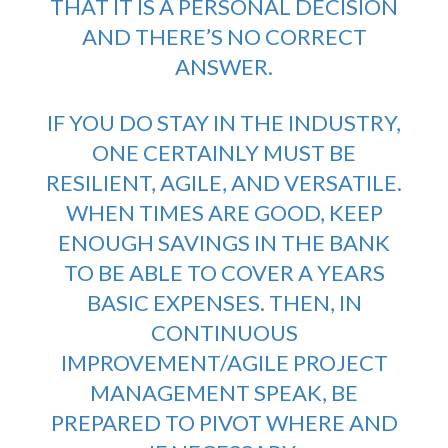
THAT IT IS A PERSONAL DECISION
AND THERE’S NO CORRECT
ANSWER.
IF YOU DO
STAY IN THE INDUSTRY
,
ONE CERTAINLY MUST BE
RESILIENT, AGILE, AND VERSATILE.
WHEN TIMES ARE GOOD, KEEP
ENOUGH SAVINGS IN THE BANK
TO BE ABLE TO COVER A YEARS
BASIC EXPENSES. THEN, IN
CONTINUOUS
IMPROVEMENT/AGILE PROJECT
MANAGEMENT SPEAK, BE
PREPARED TO PIVOT WHERE AND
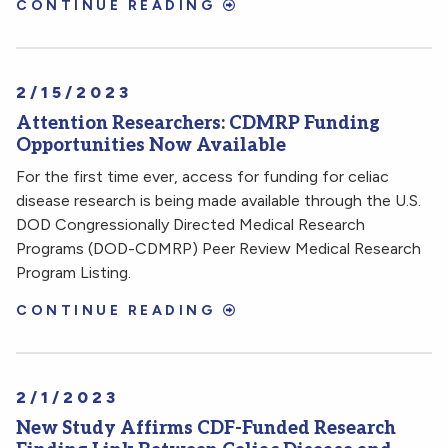
CONTINUE READING
2/15/2023
Attention Researchers: CDMRP Funding
Opportunities Now Available
For the first time ever, access for funding for celiac
disease research is being made available through the U.S.
DOD Congressionally Directed Medical Research
Programs (DOD-CDMRP) Peer Review Medical Research
Program Listing.
CONTINUE READING
2/1/2023
New Study Affirms CDF-Funded Research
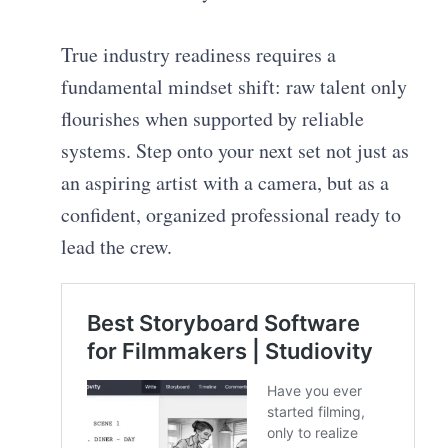
True industry readiness requires a
fundamental mindset shift: raw talent only
flourishes when supported by reliable
systems. Step onto your next set not just as
an aspiring artist with a camera, but as a
confident, organized professional ready to
lead the crew.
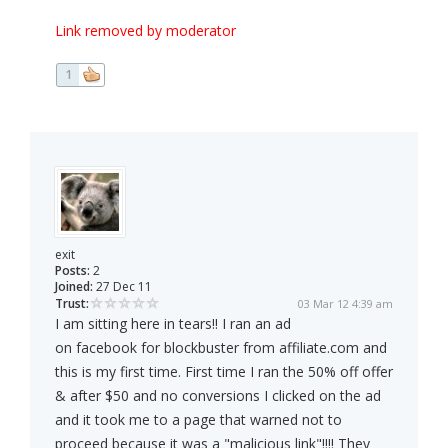
Link removed by moderator
1
exit
Posts:
2
Joined:
27 Dec 11
Trust:
03 Mar 12 4:39 am
I am sitting here in tears!! I ran an ad
on facebook for blockbuster from affiliate.com and
this is my first time. First time I ran the 50% off offer
& after $50 and no conversions I clicked on the ad
and it took me to a page that warned not to
proceed because it was a "malicious link"!!!! They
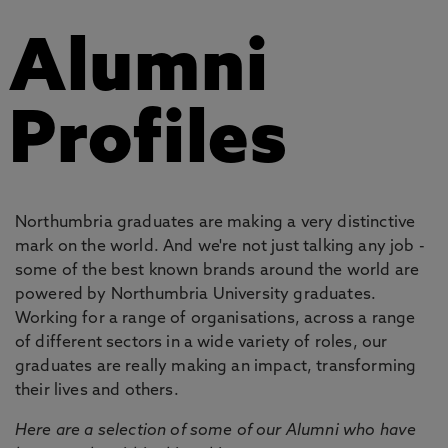
Alumni
Profiles
Northumbria graduates are making a very distinctive
mark on the world. And we're not just talking any job -
some of the best known brands around the world are
powered by Northumbria University graduates.
Working for a range of organisations, across a range
of different sectors in a wide variety of roles, our
graduates are really making an impact, transforming
their lives and others.
Here are a selection of some of our Alumni who have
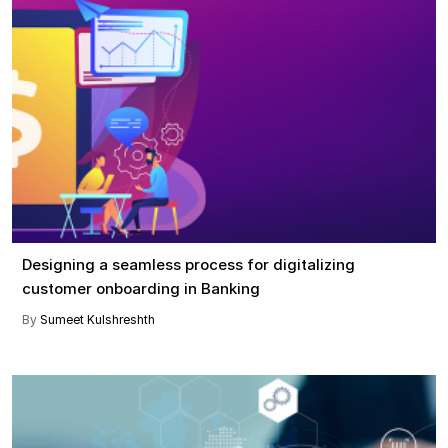
Designing a seamless process for digitalizing
customer onboarding in Banking
By
Sumeet Kulshreshth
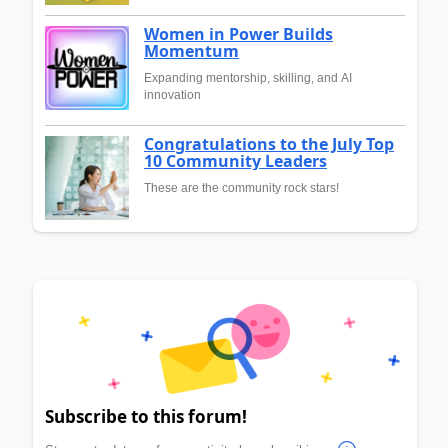
Women in Power Builds
Momentum
Expanding mentorship, skilling, and AI
innovation
Congratulations to the July Top
10 Community Leaders
These are the community rock stars!
Subscribe to this forum!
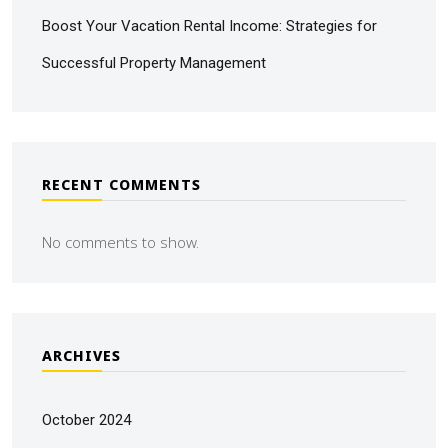
Boost Your Vacation Rental Income: Strategies for
Successful Property Management
RECENT COMMENTS
No comments to show.
ARCHIVES
October 2024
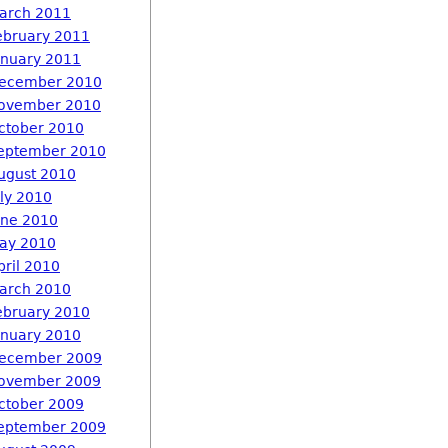
arch 2011
ebruary 2011
anuary 2011
ecember 2010
ovember 2010
ctober 2010
eptember 2010
ugust 2010
uly 2010
une 2010
ay 2010
pril 2010
arch 2010
ebruary 2010
anuary 2010
ecember 2009
ovember 2009
ctober 2009
eptember 2009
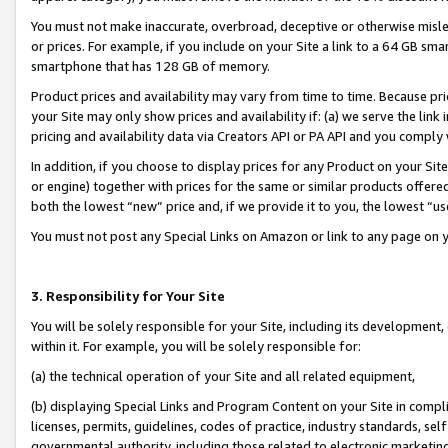
You must not make inaccurate, overbroad, deceptive or otherwise misle
or prices. For example, if you include on your Site a link to a 64 GB sm
smartphone that has 128 GB of memory.
Product prices and availability may vary from time to time. Because pri
your Site may only show prices and availability if: (a) we serve the link 
pricing and availability data via Creators API or PA API and you comply
In addition, if you choose to display prices for any Product on your Si
or engine) together with prices for the same or similar products offer
both the lowest “new” price and, if we provide it to you, the lowest “u
You must not post any Special Links on Amazon or link to any page on 
3. Responsibility for Your Site
You will be solely responsible for your Site, including its development
within it. For example, you will be solely responsible for:
(a) the technical operation of your Site and all related equipment,
(b) displaying Special Links and Program Content on your Site in compl
licenses, permits, guidelines, codes of practice, industry standards, se
governmental authority, including those related to electronic marketin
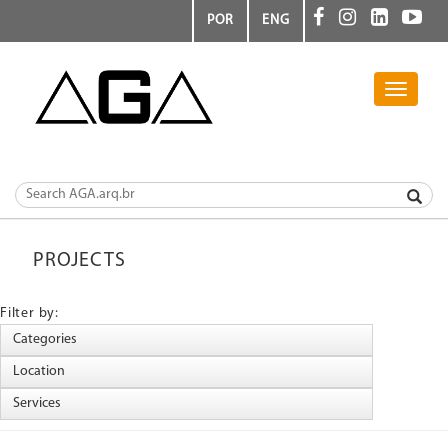
POR
ENG
Toggle
navigati
PROJECTS
Filter by:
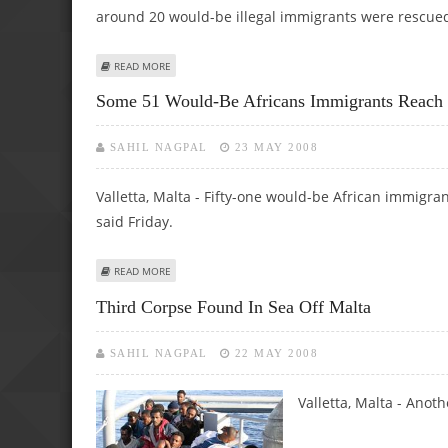
around 20 would-be illegal immigrants were rescued 
ABOUT CORPSE RECOVERED AT SEA AS MORE MIGRANTS R
READ MORE
Some 51 Would-Be Africans Immigrants Reach
SAHIL NAGPAL
23 MAY 2008
Valletta, Malta - Fifty-one would-be African immigra
said Friday.
ABOUT SOME 51 WOULD-BE AFRICANS IMMIGRANTS REAC
READ MORE
Third Corpse Found In Sea Off Malta
SAHIL NAGPAL
22 MAY 2008
Valletta, Malta - Anoth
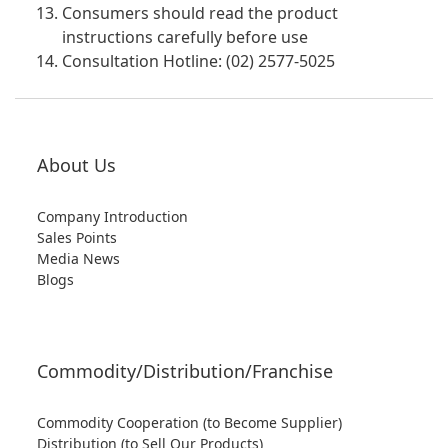
Consumers should read the product
instructions carefully before use
Consultation Hotline: (02) 2577-5025
About Us
Company Introduction
Sales Points
Media News
Blogs
Commodity/Distribution/Franchise
Commodity Cooperation (to Become Supplier)
Distribution (to Sell Our Products)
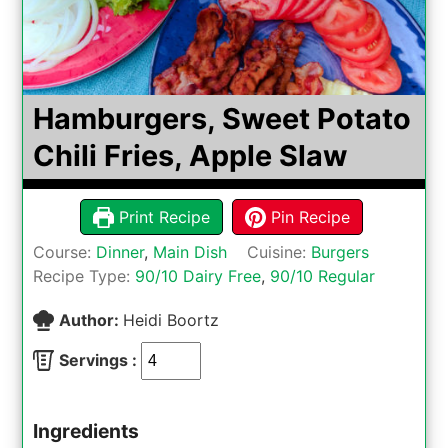
Hamburgers, Sweet Potato
Chili Fries, Apple Slaw
Print Recipe
Pin Recipe
Course:
Dinner
,
Main Dish
Cuisine:
Burgers
Recipe Type:
90/10 Dairy Free
,
90/10 Regular
Author:
Heidi Boortz
Servings :
Ingredients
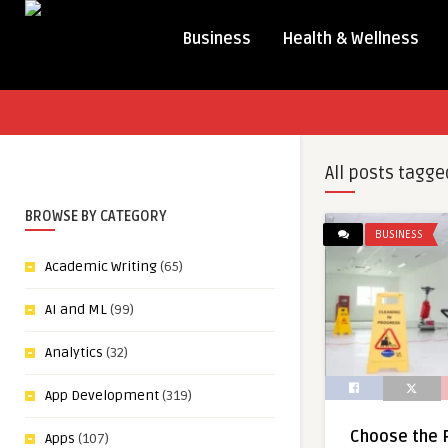
Business
Health & Wellness
All posts tagge
BROWSE BY CATEGORY
BUSINESS
Academic Writing
(65)
AI and ML
(99)
Analytics
(32)
App Development
(319)
Choose the R
Apps
(107)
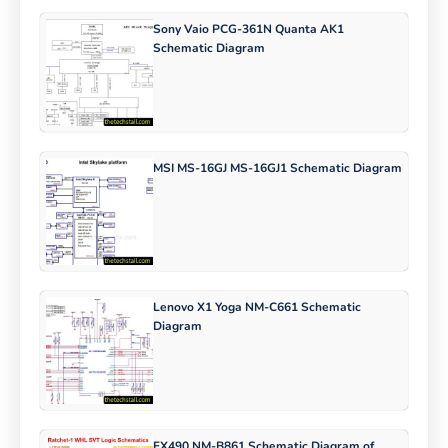
Sony Vaio PCG-361N Quanta AK1
Schematic Diagram
MSI MS-16GJ MS-16GJ1 Schematic Diagram
Lenovo X1 Yoga NM-C661 Schematic
Diagram
FX490 NM-B861 Schematic Diagram of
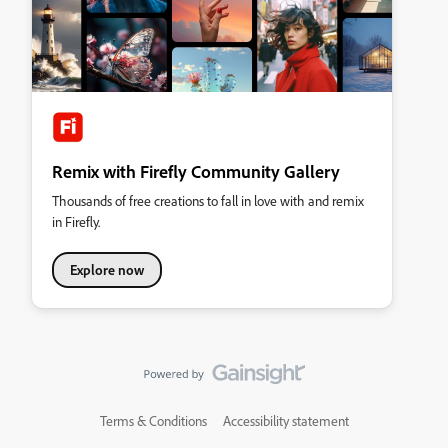
Remix with Firefly Community Gallery
Thousands of free creations to fall in love with and remix
in Firefly.
Explore now
Terms & Conditions
Accessibility statement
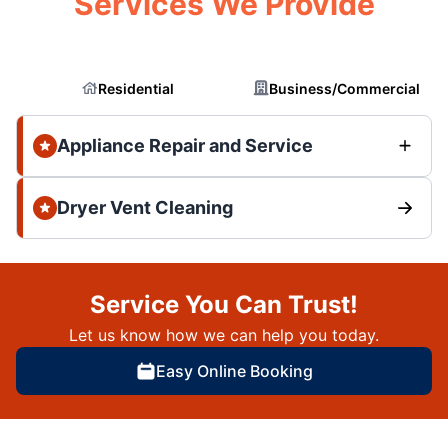
Services We Provide
Residential
Business/Commercial
Appliance Repair and Service
Dryer Vent Cleaning
Service You Can Trust!
Let us know how we can help you today.
Easy Online Booking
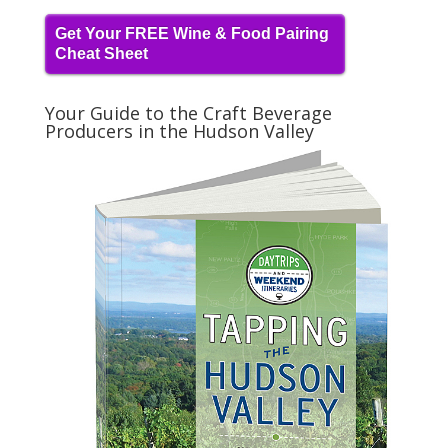
Get Your FREE Wine & Food Pairing
Cheat Sheet
Your Guide to the Craft Beverage
Producers in the Hudson Valley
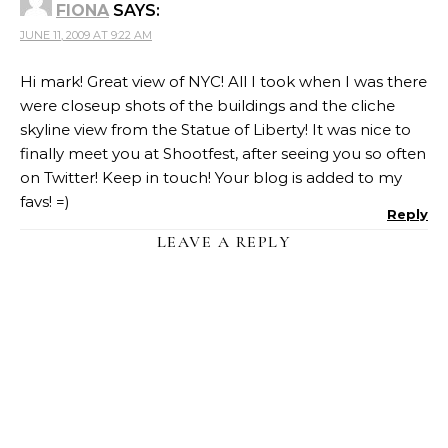
FIONA
SAYS:
JUNE 11, 2009 AT 9:22 AM
Hi mark! Great view of NYC! All I took when I was there
were closeup shots of the buildings and the cliche
skyline view from the Statue of Liberty! It was nice to
finally meet you at Shootfest, after seeing you so often
on Twitter! Keep in touch! Your blog is added to my
favs! =)
Reply
LEAVE A REPLY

•••

(ABOUT THIS TASK):
Return every line of the listing above that contains the word "Commodity". Case counts.

(RESULT):
Commodity/Distribution/Franchise
Commodity Cooperation (to Become Supplier)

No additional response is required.